Rule (from the spec): a person is pruned iff they have a spam verdict at confidence ≥ threshold (default 0.8), no legit verdict at any confidence, and no project membership — real project involvement overrides a spam verdict. Cascade: also deletes that person's project-membership, help-wanted-interest, and person tag-assignment records, and nulls authorId on their project-updates (history is kept). The run is idempotent and reports counts (pruned, protected-by-membership, cascade deletions).

⚠️ Ordering — prune AFTER every import/merge. published is the merge target of legacy-import, the full raw snapshot (spam included). A fresh import or a merge into published re-adds the pruned spam, bloating published until the next prune — and re-introducing the boot-time OOM that motivated this whole step. The publish pipeline must always end with prune:

import → merge into published → (re-)eval new accounts → prune → push.

Never push a freshly-merged published without re-running the prune.

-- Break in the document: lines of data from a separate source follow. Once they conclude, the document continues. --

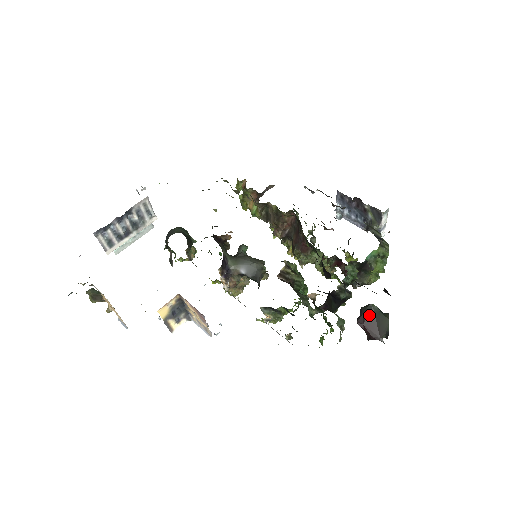
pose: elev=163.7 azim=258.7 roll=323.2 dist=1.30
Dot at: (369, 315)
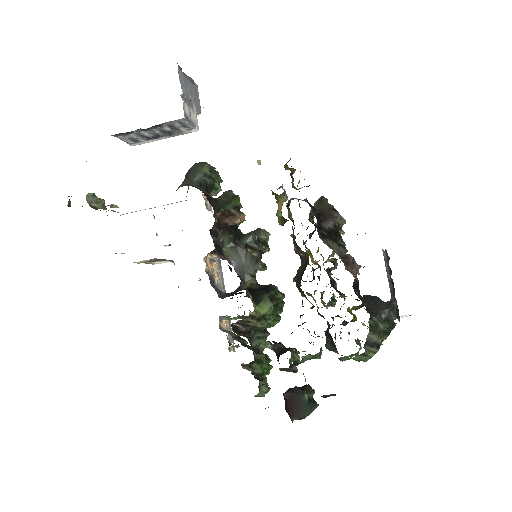
Dot at: (296, 399)
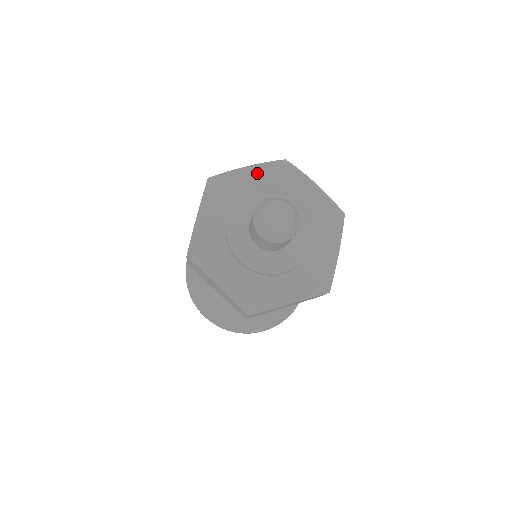
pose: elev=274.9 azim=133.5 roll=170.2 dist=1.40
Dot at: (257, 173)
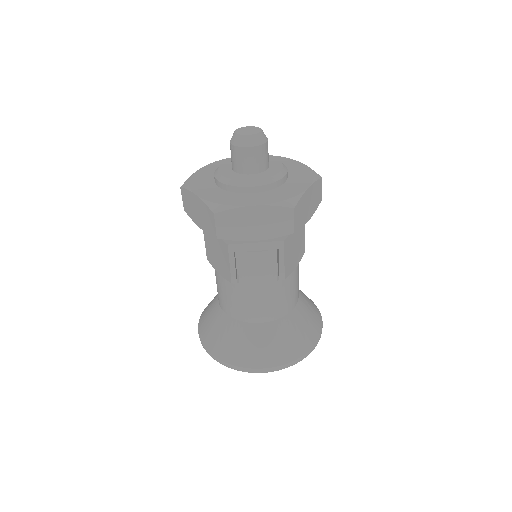
Dot at: (209, 168)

legacy-import is kept complete and raw for audit/recovery; spam exclusion happens only at the published layer. Git history preserves every original, so a wrongly-pruned person is recoverable by re-import. No tag-assignments or moderation tags are used for verdicts — they live entirely in person-evaluations.

Inspection / auditing

Quick checks for sanity:

# Distribution across all evaluations
gitsheets-axi query person-evaluations --limit 1 \
  | head -1   # confirms record count

# Sample some spam verdicts
gitsheets-axi query person-evaluations --filter verdict=spam --limit 20

# Sample low-confidence calls (most likely human-review candidates)
# (needs a small jq pass since gitsheets-axi has no numeric-range filter)
gitsheets-axi query person-evaluations --filter verdict=spam --limit 10000 \
  | jq '... | select(.confidence < 0.85)'

# What did the LLM say about one person?
gitsheets-axi query person-evaluations --filter personSlug=forager

For deep inspection of an individual profile (what Haiku actually saw):

cd codeforphilly-data
npm run profile -- forager

Cost reference

For the initial run on the full historical corpus (~31,470 people, ~119k Slack messages):

Step Cost
fetch-slack-presence $0 (Slack API is free)
evaluate-slack-messages (Pass B) ~$13
evaluate-heuristic $0
evaluate-llm (Pass A on uncertain) ~$45
Total initial spend ~$58

Incremental refreshes after legacy-import snapshots are dominated by Pass A on newly-imported accounts and typically run well under $1.

Final distribution (initial run, 2026-05-20)

spam      19,422  (61.7%)  — heuristic-caught + Pass A on uncertain
legit     11,819  (37.6%)
uncertain     28  (0.09%)  — review backlog

The 28 uncertain are the small set worth eyeballing for tuning the rubric or supplying manual human:* overrides.